Renal Extraction of Angiotensin II

Edwin K. Jackson, and William A. Herzer

Center for Clinical Pharmacology and Departments of Pharmacology and Medicine, University of Pittsburgh School of Medicine, Pittsburgh, Pennsylvania

Angiotensin II regulates many aspects of renal function and thereby influences long-term blood pressure. The effects of angiotensin II on the kidney have been exhaustively studied; however, the converse (i.e., effects of the kidney on angiotensin II) has received little attention. Accordingly, the focus of this study was to determine whether renal degradation of angiotensin II is regulated by chronic levels of angiotensin II or long-term levels of blood pressure. Twenty hypertensive rats and 22 normotensive rats were treated for 1 week with either vehicle, angiotensin II (50 ng/kg/min, subcutaneously) or captopril (100 mg/kg/day, orally).

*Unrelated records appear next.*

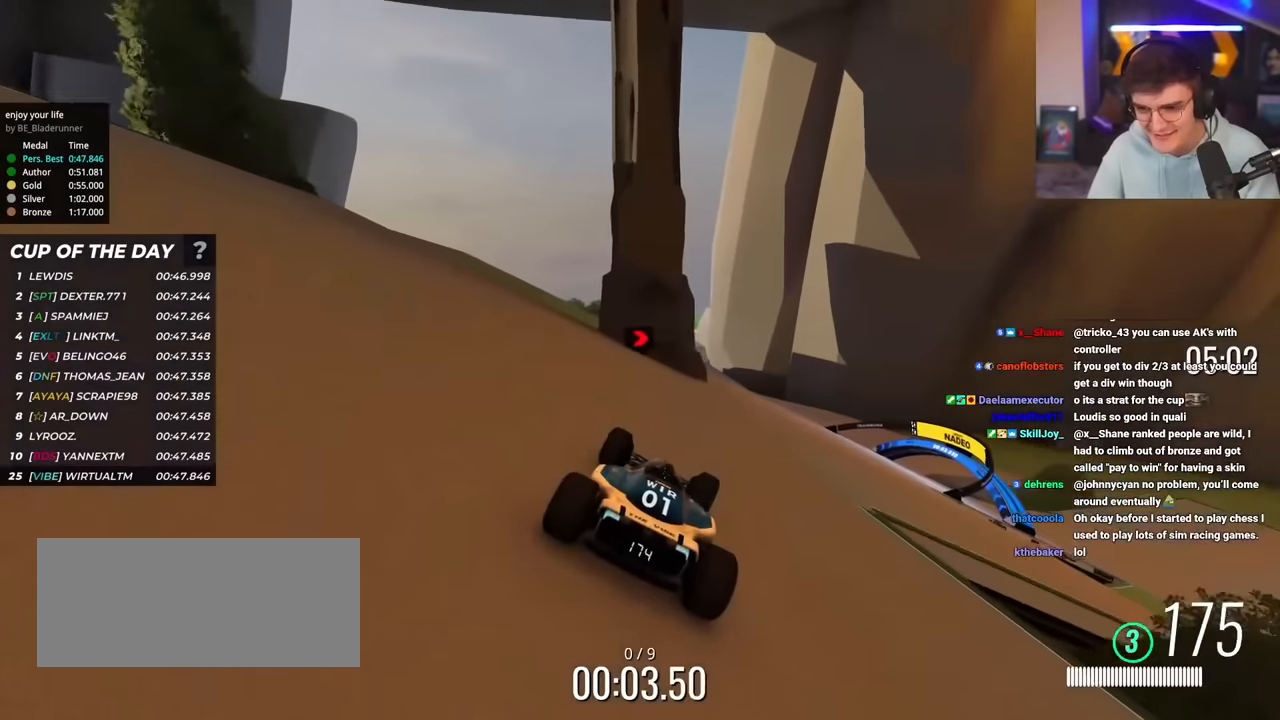
{"keys": ["right", "up"], "events": [[117, "right", "up"], [150, "right", "down"], [350, "right", "up"], [433, "right", "down"]]}
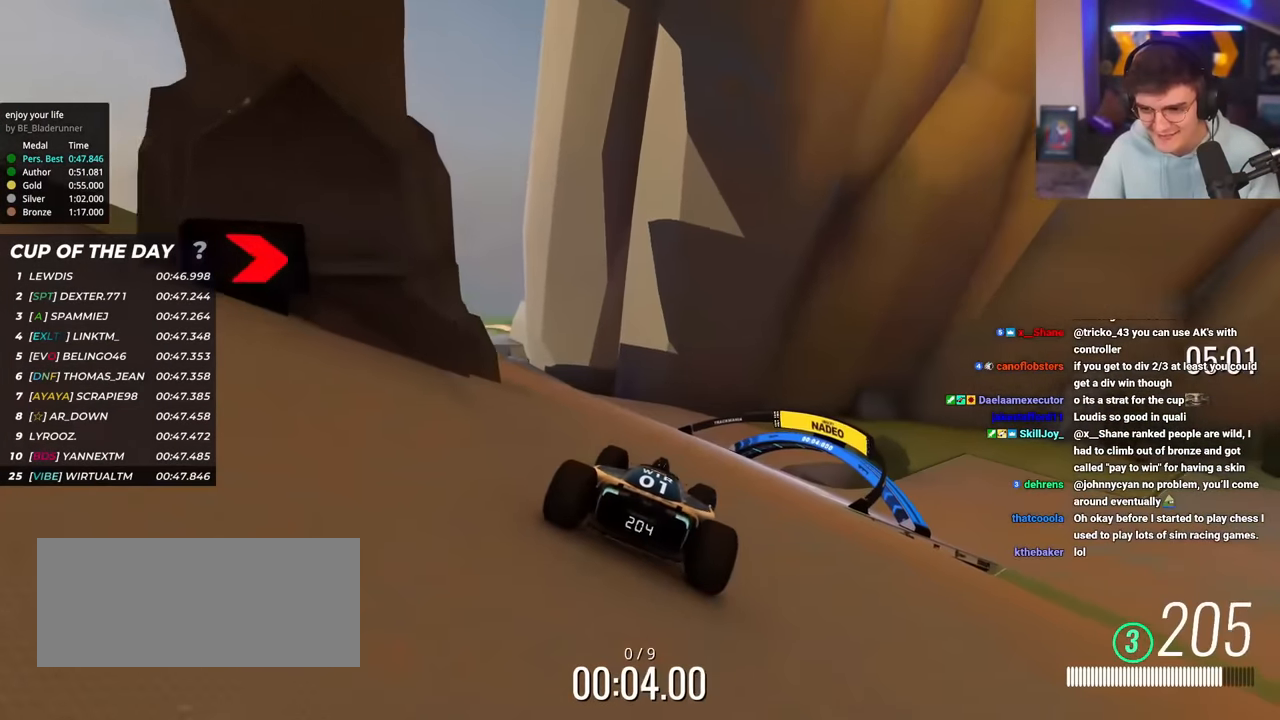
{"keys": ["right", "up"], "events": [[367, "right", "up"], [401, "right", "down"]]}
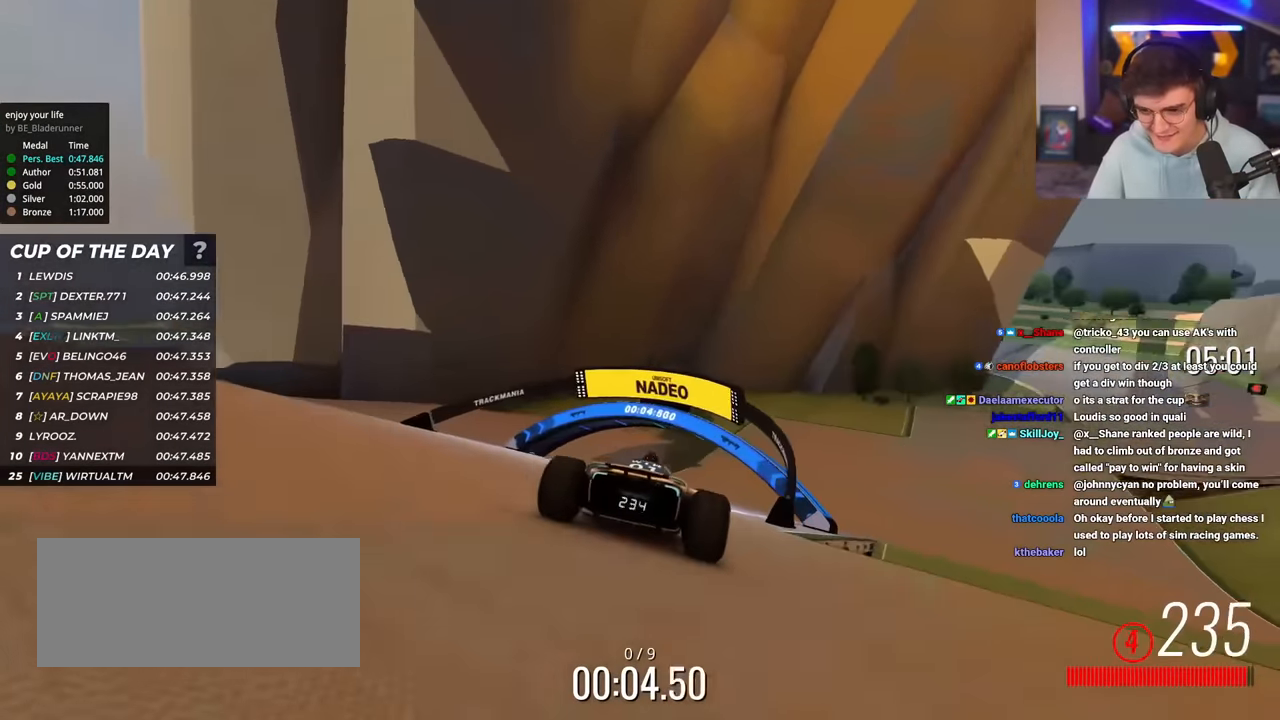
{"keys": ["right", "up"], "events": []}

Right kidney vascular resistance was measured during infusions of angiotensin II into the left renal artery or vena cava at the level of left renal vein. Dose-response data were curve-fitted, and the extraction of angiotensin II by the left kidney was calculated by comparing the doses of angiotensin II required to elicit equal increases in right renal vascular resistance during intravenous versus left intrarenal artery infusions. Renal extraction of angiotensin II was high (mean, 81%) and demonstrated little animal-to-animal variation (coefficient of variation, 23%; standard deviation, 19%). Renal extraction of angiotensin II was independent of hypertension (P = 0.257) or previous chronic exposure to angiotensin II or captopril (P = 0.270), and there was no interaction between hypertension and chronic exposure to angiotensin II or captopril (P = 0.950). We conclude that renal degradation of angiotensin II is constitutively high, is unaffected by chronic levels of arterial blood pressure, and is independent of long-term changes in levels of angiotensin II.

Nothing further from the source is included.